[BEGIN Listing]
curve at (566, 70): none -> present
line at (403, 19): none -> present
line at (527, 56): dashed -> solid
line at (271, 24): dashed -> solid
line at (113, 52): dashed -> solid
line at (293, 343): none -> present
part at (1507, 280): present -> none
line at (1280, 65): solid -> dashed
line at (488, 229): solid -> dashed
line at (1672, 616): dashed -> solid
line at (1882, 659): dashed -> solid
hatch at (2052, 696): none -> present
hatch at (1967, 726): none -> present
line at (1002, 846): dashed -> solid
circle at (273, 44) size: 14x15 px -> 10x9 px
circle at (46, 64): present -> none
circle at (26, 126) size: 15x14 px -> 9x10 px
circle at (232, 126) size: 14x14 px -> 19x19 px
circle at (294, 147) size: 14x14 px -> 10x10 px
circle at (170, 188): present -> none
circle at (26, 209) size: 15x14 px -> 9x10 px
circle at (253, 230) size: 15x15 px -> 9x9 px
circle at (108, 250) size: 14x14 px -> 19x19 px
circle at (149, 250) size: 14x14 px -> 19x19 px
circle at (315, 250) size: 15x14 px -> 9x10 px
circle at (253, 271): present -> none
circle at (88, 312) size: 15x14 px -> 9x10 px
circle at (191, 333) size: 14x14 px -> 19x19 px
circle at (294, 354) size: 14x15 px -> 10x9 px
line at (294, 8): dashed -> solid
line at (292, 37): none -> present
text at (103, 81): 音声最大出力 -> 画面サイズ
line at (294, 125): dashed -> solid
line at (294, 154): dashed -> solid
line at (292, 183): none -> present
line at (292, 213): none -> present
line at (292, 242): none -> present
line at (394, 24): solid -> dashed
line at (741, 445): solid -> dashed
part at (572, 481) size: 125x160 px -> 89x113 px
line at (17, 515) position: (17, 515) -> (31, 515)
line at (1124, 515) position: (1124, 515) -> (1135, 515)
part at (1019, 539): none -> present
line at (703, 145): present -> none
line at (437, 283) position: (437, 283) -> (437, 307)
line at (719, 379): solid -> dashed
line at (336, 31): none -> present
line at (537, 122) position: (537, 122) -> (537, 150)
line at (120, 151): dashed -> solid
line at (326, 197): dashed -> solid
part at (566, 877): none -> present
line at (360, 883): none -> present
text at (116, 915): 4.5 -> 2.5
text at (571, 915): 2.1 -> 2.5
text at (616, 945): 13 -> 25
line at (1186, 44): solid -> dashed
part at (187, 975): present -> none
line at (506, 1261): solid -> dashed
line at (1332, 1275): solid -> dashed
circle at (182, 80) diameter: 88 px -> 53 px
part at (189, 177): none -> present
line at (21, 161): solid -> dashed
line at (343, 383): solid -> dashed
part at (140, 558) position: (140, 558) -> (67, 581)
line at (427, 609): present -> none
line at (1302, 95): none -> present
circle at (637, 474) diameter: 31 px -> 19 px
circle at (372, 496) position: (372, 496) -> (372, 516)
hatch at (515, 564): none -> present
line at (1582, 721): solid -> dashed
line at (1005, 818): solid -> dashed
[END Listing]
Copy every line of the listing above word for word, without any changes.

curve at (566, 70): none -> present
line at (403, 19): none -> present
line at (527, 56): dashed -> solid
line at (271, 24): dashed -> solid
line at (113, 52): dashed -> solid
line at (293, 343): none -> present
part at (1507, 280): present -> none
line at (1280, 65): solid -> dashed
line at (488, 229): solid -> dashed
line at (1672, 616): dashed -> solid
line at (1882, 659): dashed -> solid
hatch at (2052, 696): none -> present
hatch at (1967, 726): none -> present
line at (1002, 846): dashed -> solid
circle at (273, 44) size: 14x15 px -> 10x9 px
circle at (46, 64): present -> none
circle at (26, 126) size: 15x14 px -> 9x10 px
circle at (232, 126) size: 14x14 px -> 19x19 px
circle at (294, 147) size: 14x14 px -> 10x10 px
circle at (170, 188): present -> none
circle at (26, 209) size: 15x14 px -> 9x10 px
circle at (253, 230) size: 15x15 px -> 9x9 px
circle at (108, 250) size: 14x14 px -> 19x19 px
circle at (149, 250) size: 14x14 px -> 19x19 px
circle at (315, 250) size: 15x14 px -> 9x10 px
circle at (253, 271): present -> none
circle at (88, 312) size: 15x14 px -> 9x10 px
circle at (191, 333) size: 14x14 px -> 19x19 px
circle at (294, 354) size: 14x15 px -> 10x9 px
line at (294, 8): dashed -> solid
line at (292, 37): none -> present
text at (103, 81): 音声最大出力 -> 画面サイズ
line at (294, 125): dashed -> solid
line at (294, 154): dashed -> solid
line at (292, 183): none -> present
line at (292, 213): none -> present
line at (292, 242): none -> present
line at (394, 24): solid -> dashed
line at (741, 445): solid -> dashed
part at (572, 481) size: 125x160 px -> 89x113 px
line at (17, 515) position: (17, 515) -> (31, 515)
line at (1124, 515) position: (1124, 515) -> (1135, 515)
part at (1019, 539): none -> present
line at (703, 145): present -> none
line at (437, 283) position: (437, 283) -> (437, 307)
line at (719, 379): solid -> dashed
line at (336, 31): none -> present
line at (537, 122) position: (537, 122) -> (537, 150)
line at (120, 151): dashed -> solid
line at (326, 197): dashed -> solid
part at (566, 877): none -> present
line at (360, 883): none -> present
text at (116, 915): 4.5 -> 2.5
text at (571, 915): 2.1 -> 2.5
text at (616, 945): 13 -> 25
line at (1186, 44): solid -> dashed
part at (187, 975): present -> none
line at (506, 1261): solid -> dashed
line at (1332, 1275): solid -> dashed
circle at (182, 80) diameter: 88 px -> 53 px
part at (189, 177): none -> present
line at (21, 161): solid -> dashed
line at (343, 383): solid -> dashed
part at (140, 558) position: (140, 558) -> (67, 581)
line at (427, 609): present -> none
line at (1302, 95): none -> present
circle at (637, 474) diameter: 31 px -> 19 px
circle at (372, 496) position: (372, 496) -> (372, 516)
hatch at (515, 564): none -> present
line at (1582, 721): solid -> dashed
line at (1005, 818): solid -> dashed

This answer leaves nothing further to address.